As you have probably discovered by now, OCD stands for osteochondritis dissecans. Young gymnasts and overhand athletes, particularly baseball pitchers and racket-sport players, are prone to this odd and troubling elbow condition.
In the past, OCD was referred to as “Little Leaguer’s” elbow. It got its name because it was so common in baseball pitchers between the ages of 12 and 20. Now it is known that other sports, primarily gymnastics and racket sports, put similar forces on the elbow.
The forceful and repeated actions of these sports can strain the surface of the outer part of the elbow joint. The bone under the joint surface weakens and becomes injured, which damages the blood vessels going to the bone. Without blood flow, the small section of bone dies. The injured bone cracks. It may actually break off. That’s when the condition is referred to as unstable.

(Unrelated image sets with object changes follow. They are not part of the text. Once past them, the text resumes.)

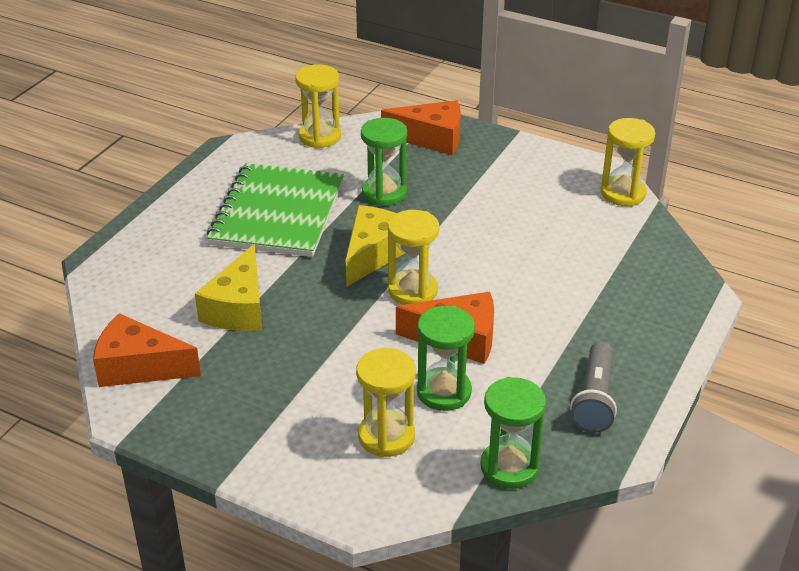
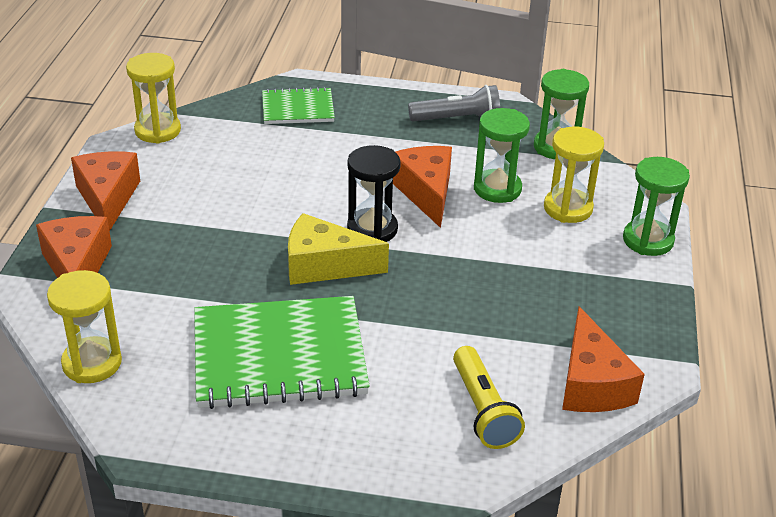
camera: 110 degrees left, 0 degrees up
(154, 298) = (483, 410): none -> yellow flashlight
(238, 308) = (461, 338): yellow cheese -> none
(384, 193) = (208, 281): green hourglass -> green hourglass (648, 240)
(412, 291) = (372, 229): yellow hourglass -> black hourglass
(519, 159) = (108, 198): none -> orange cheese
(646, 284) = (298, 108): none -> green notebook

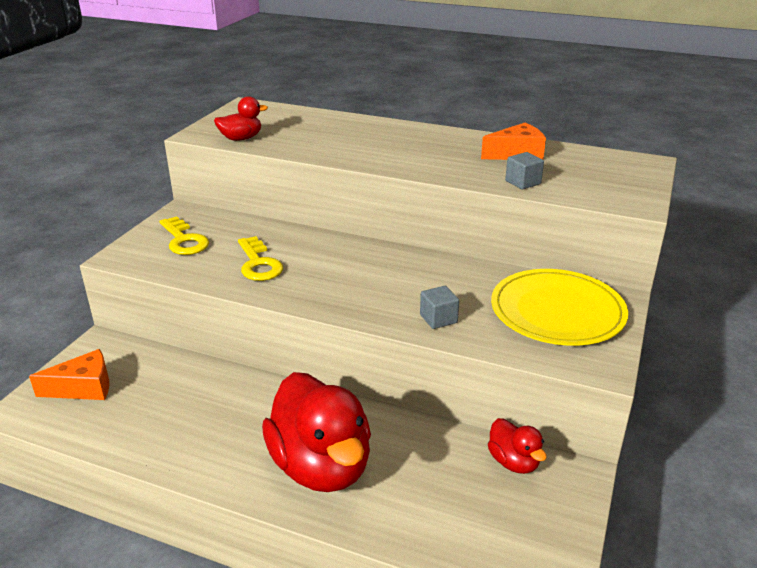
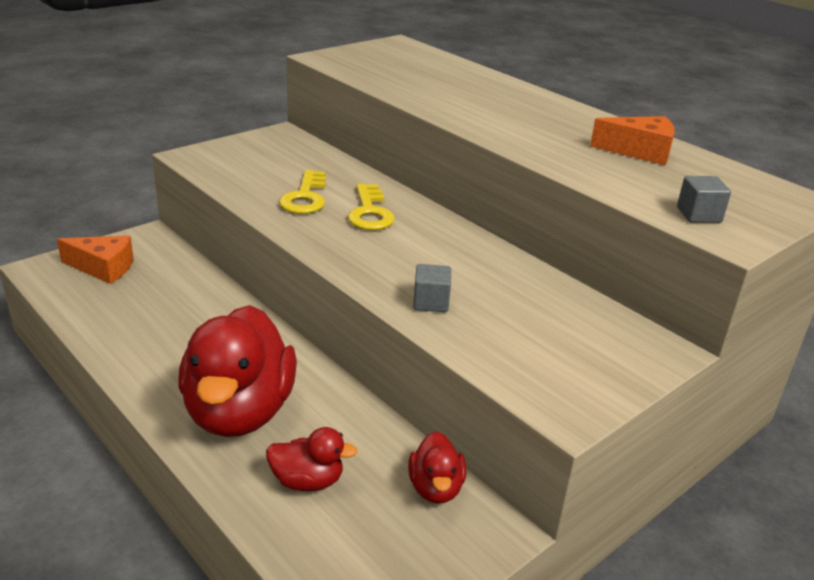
camera: 25 degrees right, 0 degrees up
(184, 240) = (259, 158): yellow key -> yellow key (370, 213)
(241, 138) = (357, 70): red duck -> red duck (307, 481)
(523, 182) = (611, 180): grey cube -> grey cube (698, 215)
(557, 311) = (574, 339): yellow plate -> none

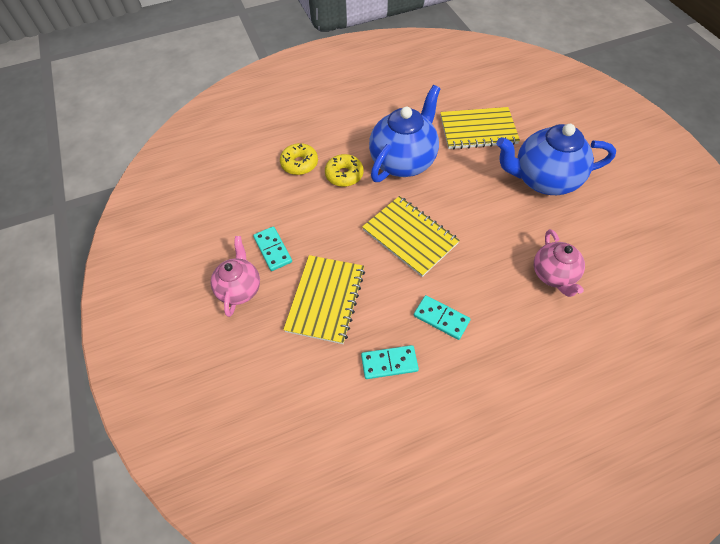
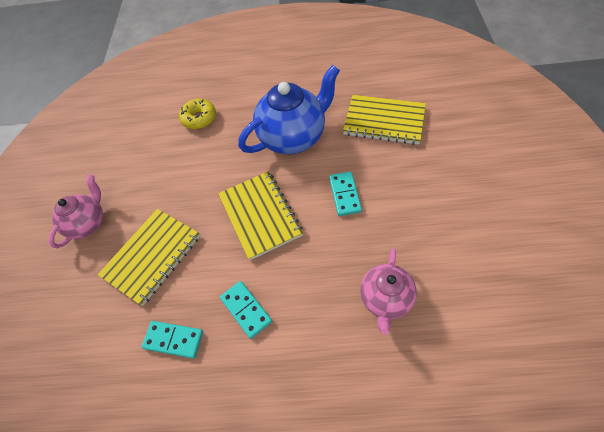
camera: 25 degrees right, 0 degrees up
(273, 249) = (134, 194): turquoise domino -> turquoise domino (345, 195)
(344, 175) = (232, 138): yellow donut -> none
(543, 179) = (427, 190): blue teapot -> none

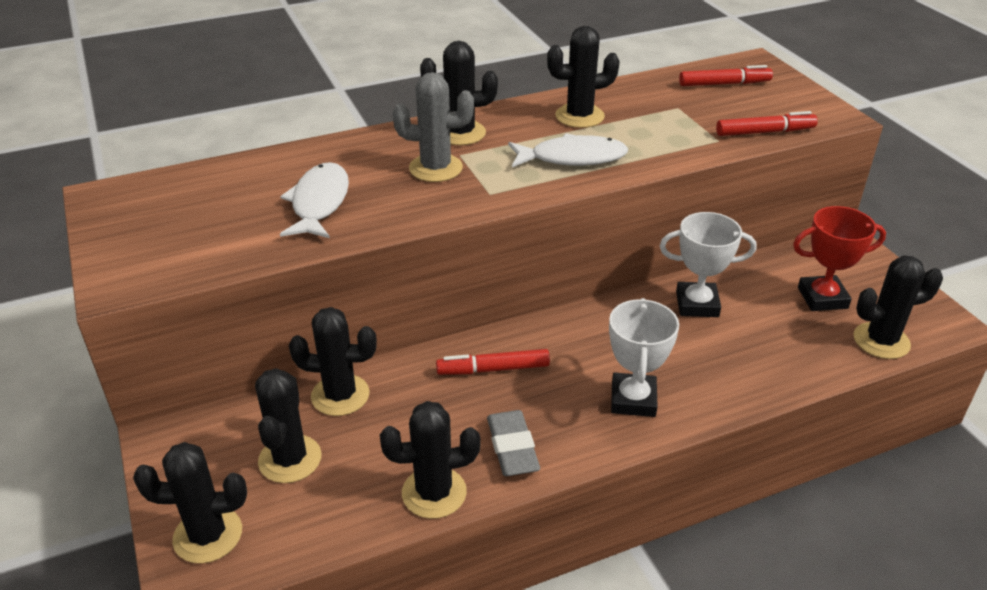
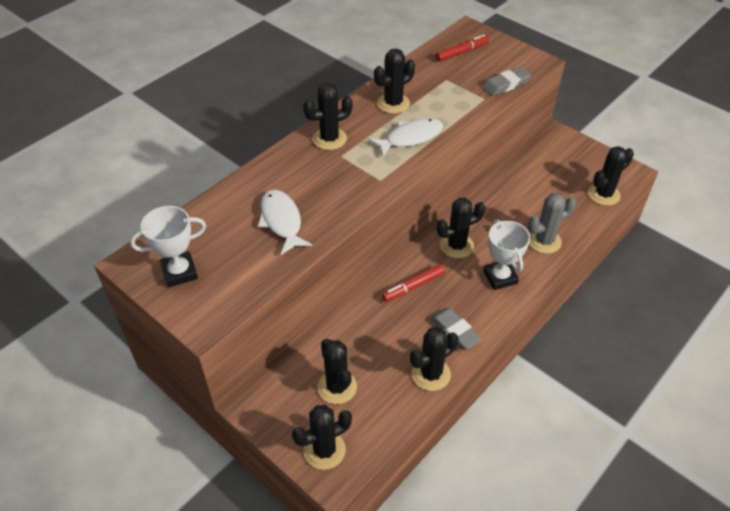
camera: 25 degrees left, 10 degrees up
(340, 395) = (337, 336): black cactus -> black cactus (456, 246)
(436, 168) = (334, 171): grey cactus -> grey cactus (544, 241)
(697, 304) = (499, 203): white trophy -> white trophy (179, 272)
(764, 132) = (506, 85): red marker -> grey eraser
(822, 298) = (561, 176): red trophy -> none

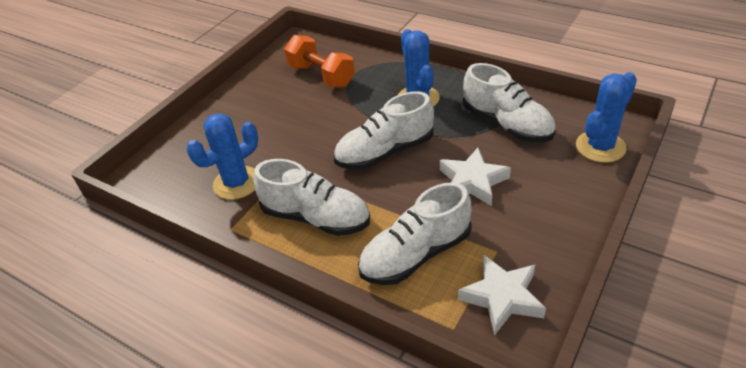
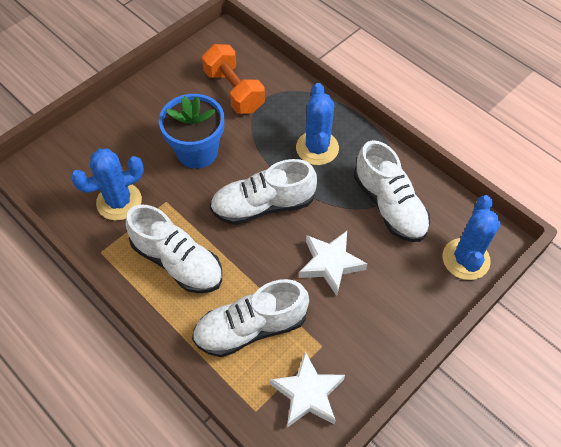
camera: 10 degrees right, 15 degrees up
(303, 127) = (197, 152): none -> blue flower pot
(600, 147) = (465, 259): blue cactus -> blue cactus turned 45 degrees counterclockwise

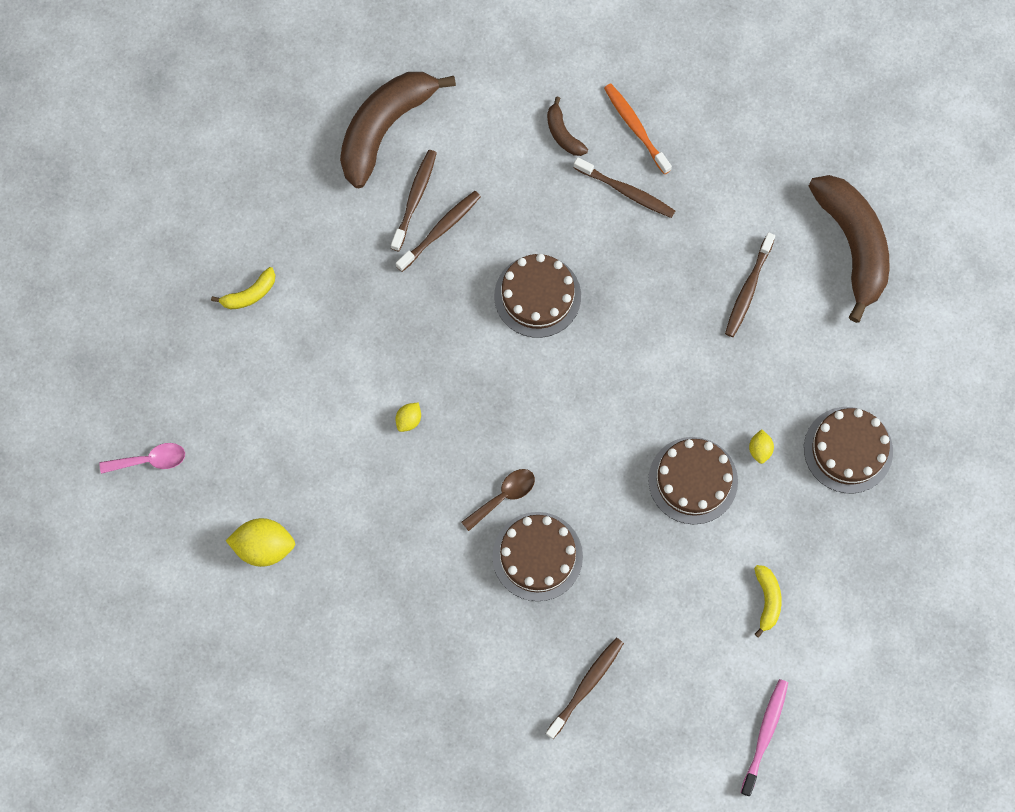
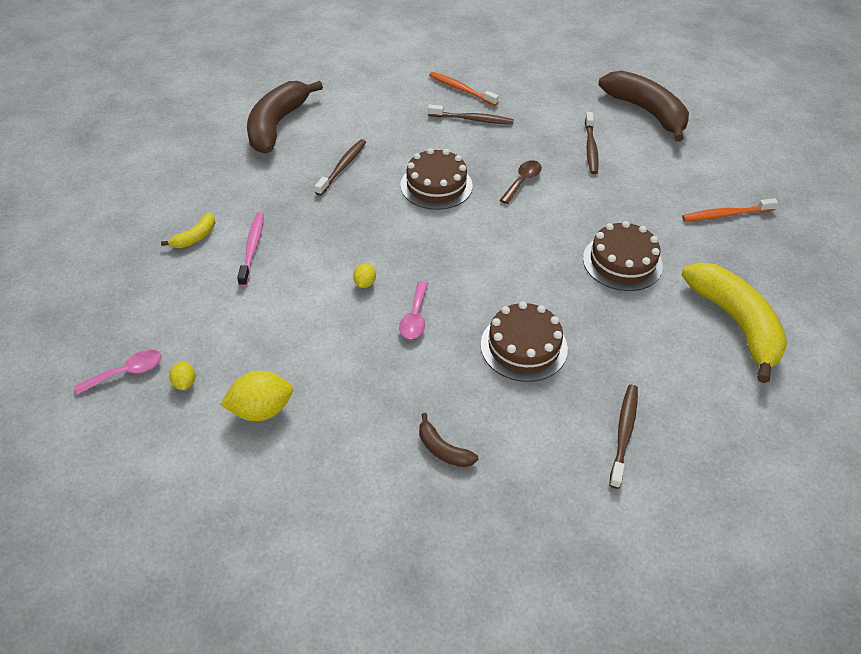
camera: 20 degrees left, 25 degrees down
(415, 199) = (315, 155): brown toothbrush -> none
(444, 483) = (415, 317): none -> pink spoon
(503, 496) = (472, 313): brown spoon -> brown spoon (522, 181)
(563, 134) = (411, 102): brown banana -> brown banana (443, 449)
(760, 449) = (660, 231): yellow lemon -> yellow lemon (185, 383)
(765, 734) = (807, 423): pink toothbrush -> pink toothbrush (252, 248)
(767, 600) = (735, 323): yellow banana -> yellow banana, size x2.26
(848, 450) = (725, 215): brown cake -> orange toothbrush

Surgery is usually required for unstable OCD. The surgeon has several choices: the fragment can be reattached called fragment fixation. The broken piece can be removed with the remaining bone smoothed over (called debridement). Or osteochondral autograft transfer (OAT) can be done. The autograft transfer involves taking a fresh, healthy piece of bone from the patient’s knee and transferring or “grafting” it into the defective area.
With a small to medium-sized bone fragment, it’s likely that you will be treated using the debridement approach. Studies show that debridement is able to get up to 85 per cent of competitive athletes with unstable capitellar OCD back to full sports participation. Debridement can even be used with defects that are large enough to cover more than half of the joint surface. But outcomes are usually worse with debridement in this group compared with debridement of smaller defects.
If debridement is unsuccessful in reducing pain and restoring elbow function, then the next treatment option might be osteochondral autograft transfer (OAT). OAT is really used most often for those large, unstable defects that don’t respond well to debridement.
Fixation is another surgical method that might be used for medium to large defects. In fragment fixation, wires or bioabsorbable screws are used to hold the pieces of bone together until healing can occur. With this treatment approach, the player can get back to overhead (throwing) activities about six months after surgery.
Those who have the wires used must have them removed in a second surgery. Most athletes are still able to return-to-sport even after wire removal. Outcomes reported with fixation include good resolution (or at least improvement) of pain in 85 per cent of the athletes. X-ray evidence of healing without joint degenerative changes was observed in most cases.
Most athletes will require a period of rehab to regain full motion, strength, function, and coordination. Not just the elbow will require some rehab but the entire arm from shoulder to hand. About 85 per cent of patients studied with this problem who had surgery return to full participation in sports.
Problems that can occur after surgical correction of OCD that keep athletes from getting back into competitive play include persistent pain and a sensation of “catching” in the joint with motion. In general, the larger the lesion, the poorer the results. And the farther out from the injury and subsequent surgery, the less favorable the outcomes reported in the studies available.